__Page excerpt__.
Odd Even Jump

hard array dp stack monotonic stack

Problem

Starting from any index, odd-numbered jumps go to the next index with the smallest value ≥ current; even-numbered jumps go to the next index with the largest value ≤ current. Count start positions that reach the last index.

Inputarr = [10,13,12,14,15]

Output2

Precompute oddNext and evenNext via sorted-index stacks; back-fill DP.

arr (comma-separated)

def oddEvenJumps(arr):
    n = len(arr)
    def next_arr(idx):
        st = []
        result = [-1] * n
        for i in idx:
            while st and i > st[-1]:
                result[st.pop()] = i
            st.append(i)
        return result
    a = sorted(range(n), key=lambda i: (arr[i], i))
    odd_next = next_arr(a)
    b = sorted(range(n), key=lambda i: (-arr[i], i))
    even_next = next_arr(b)
    odd = [False]*n; even = [False]*n
    odd[-1] = even[-1] = True
    for i in range(n - 2, -1, -1):
        if odd_next[i] != -1: odd[i] = even[odd_next[i]]
        if even_next[i] != -1: even[i] = odd[even_next[i]]
    return sum(odd)

__Provided data__.
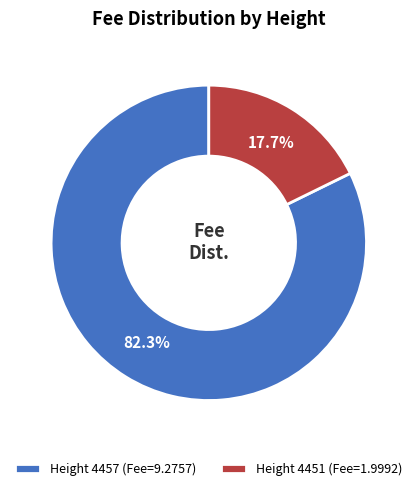

What is the total percentage of Height 4451 and Height 4457?

100.0%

__Exercise directions__.
Repeat, word for word, the part of the Odd Even Jump page starting with "Odd Even Jump" and going on through "the last index.".

__Problem solution__.
Odd Even Jump

hard array dp stack monotonic stack

Problem

Starting from any index, odd-numbered jumps go to the next index with the smallest value ≥ current; even-numbered jumps go to the next index with the largest value ≤ current. Count start positions that reach the last index.